With the pictures left out, every record must be reproduced exactly.

▶ The input
· · · · ·

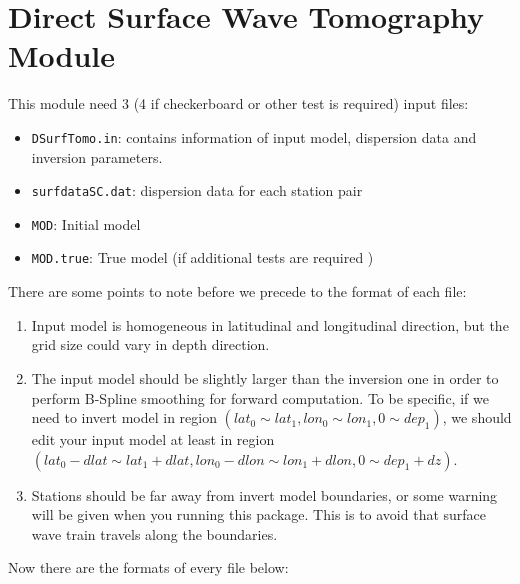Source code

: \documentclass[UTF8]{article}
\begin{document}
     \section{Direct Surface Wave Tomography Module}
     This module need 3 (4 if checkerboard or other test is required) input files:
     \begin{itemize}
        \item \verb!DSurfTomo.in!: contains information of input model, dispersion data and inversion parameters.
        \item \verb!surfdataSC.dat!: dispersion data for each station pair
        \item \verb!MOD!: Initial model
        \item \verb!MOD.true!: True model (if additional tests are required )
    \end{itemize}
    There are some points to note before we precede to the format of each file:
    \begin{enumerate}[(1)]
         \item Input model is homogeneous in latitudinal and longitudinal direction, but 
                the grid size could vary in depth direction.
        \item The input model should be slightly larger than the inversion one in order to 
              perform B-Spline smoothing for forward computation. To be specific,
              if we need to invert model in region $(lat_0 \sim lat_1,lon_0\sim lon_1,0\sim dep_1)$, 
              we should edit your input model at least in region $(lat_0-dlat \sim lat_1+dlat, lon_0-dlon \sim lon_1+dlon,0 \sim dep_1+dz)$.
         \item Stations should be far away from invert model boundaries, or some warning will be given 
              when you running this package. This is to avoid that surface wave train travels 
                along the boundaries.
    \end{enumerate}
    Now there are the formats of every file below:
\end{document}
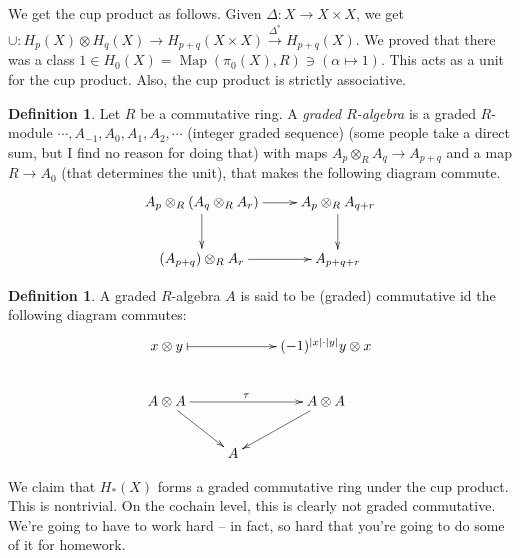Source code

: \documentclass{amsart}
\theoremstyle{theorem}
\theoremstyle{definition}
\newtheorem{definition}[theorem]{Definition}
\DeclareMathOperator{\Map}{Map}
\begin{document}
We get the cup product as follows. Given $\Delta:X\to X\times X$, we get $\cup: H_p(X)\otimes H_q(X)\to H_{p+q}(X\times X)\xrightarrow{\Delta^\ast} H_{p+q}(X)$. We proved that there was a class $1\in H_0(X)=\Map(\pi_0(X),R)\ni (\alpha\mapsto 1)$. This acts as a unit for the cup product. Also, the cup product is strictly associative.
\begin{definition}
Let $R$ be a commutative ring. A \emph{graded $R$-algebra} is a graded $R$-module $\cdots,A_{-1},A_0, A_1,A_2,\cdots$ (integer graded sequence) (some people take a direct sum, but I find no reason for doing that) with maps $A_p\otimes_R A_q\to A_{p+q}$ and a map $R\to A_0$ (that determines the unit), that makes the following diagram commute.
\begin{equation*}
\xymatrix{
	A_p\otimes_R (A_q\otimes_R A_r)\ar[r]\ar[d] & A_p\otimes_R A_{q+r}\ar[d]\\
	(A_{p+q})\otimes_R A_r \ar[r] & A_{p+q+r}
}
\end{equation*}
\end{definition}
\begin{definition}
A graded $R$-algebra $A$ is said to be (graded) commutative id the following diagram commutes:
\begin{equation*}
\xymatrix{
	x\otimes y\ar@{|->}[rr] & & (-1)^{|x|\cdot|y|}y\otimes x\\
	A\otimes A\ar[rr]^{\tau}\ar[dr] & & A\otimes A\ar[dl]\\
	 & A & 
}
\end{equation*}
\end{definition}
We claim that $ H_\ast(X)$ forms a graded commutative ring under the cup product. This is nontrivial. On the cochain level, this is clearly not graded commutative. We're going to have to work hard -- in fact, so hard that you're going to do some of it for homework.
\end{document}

· · · · ·

▶ Expected answer
Source code

: \documentclass[UTF8]{article}
\begin{document}
     \section{Direct Surface Wave Tomography Module}
     This module need 3 (4 if checkerboard or other test is required) input files:
     \begin{itemize}
        \item \verb!DSurfTomo.in!: contains information of input model, dispersion data and inversion parameters.
        \item \verb!surfdataSC.dat!: dispersion data for each station pair
        \item \verb!MOD!: Initial model
        \item \verb!MOD.true!: True model (if additional tests are required )
    \end{itemize}
    There are some points to note before we precede to the format of each file:
    \begin{enumerate}[(1)]
         \item Input model is homogeneous in latitudinal and longitudinal direction, but 
                the grid size could vary in depth direction.
        \item The input model should be slightly larger than the inversion one in order to 
              perform B-Spline smoothing for forward computation. To be specific,
              if we need to invert model in region $(lat_0 \sim lat_1,lon_0\sim lon_1,0\sim dep_1)$, 
              we should edit your input model at least in region $(lat_0-dlat \sim lat_1+dlat, lon_0-dlon \sim lon_1+dlon,0 \sim dep_1+dz)$.
         \item Stations should be far away from invert model boundaries, or some warning will be given 
              when you running this package. This is to avoid that surface wave train travels 
                along the boundaries.
    \end{enumerate}
    Now there are the formats of every file below:
\end{document}
Source code

: \documentclass{amsart}
\theoremstyle{theorem}
\theoremstyle{definition}
\newtheorem{definition}[theorem]{Definition}
\DeclareMathOperator{\Map}{Map}
\begin{document}
We get the cup product as follows. Given $\Delta:X\to X\times X$, we get $\cup: H_p(X)\otimes H_q(X)\to H_{p+q}(X\times X)\xrightarrow{\Delta^\ast} H_{p+q}(X)$. We proved that there was a class $1\in H_0(X)=\Map(\pi_0(X),R)\ni (\alpha\mapsto 1)$. This acts as a unit for the cup product. Also, the cup product is strictly associative.
\begin{definition}
Let $R$ be a commutative ring. A \emph{graded $R$-algebra} is a graded $R$-module $\cdots,A_{-1},A_0, A_1,A_2,\cdots$ (integer graded sequence) (some people take a direct sum, but I find no reason for doing that) with maps $A_p\otimes_R A_q\to A_{p+q}$ and a map $R\to A_0$ (that determines the unit), that makes the following diagram commute.
\begin{equation*}
\xymatrix{
	A_p\otimes_R (A_q\otimes_R A_r)\ar[r]\ar[d] & A_p\otimes_R A_{q+r}\ar[d]\\
	(A_{p+q})\otimes_R A_r \ar[r] & A_{p+q+r}
}
\end{equation*}
\end{definition}
\begin{definition}
A graded $R$-algebra $A$ is said to be (graded) commutative id the following diagram commutes:
\begin{equation*}
\xymatrix{
	x\otimes y\ar@{|->}[rr] & & (-1)^{|x|\cdot|y|}y\otimes x\\
	A\otimes A\ar[rr]^{\tau}\ar[dr] & & A\otimes A\ar[dl]\\
	 & A & 
}
\end{equation*}
\end{definition}
We claim that $ H_\ast(X)$ forms a graded commutative ring under the cup product. This is nontrivial. On the cochain level, this is clearly not graded commutative. We're going to have to work hard -- in fact, so hard that you're going to do some of it for homework.
\end{document}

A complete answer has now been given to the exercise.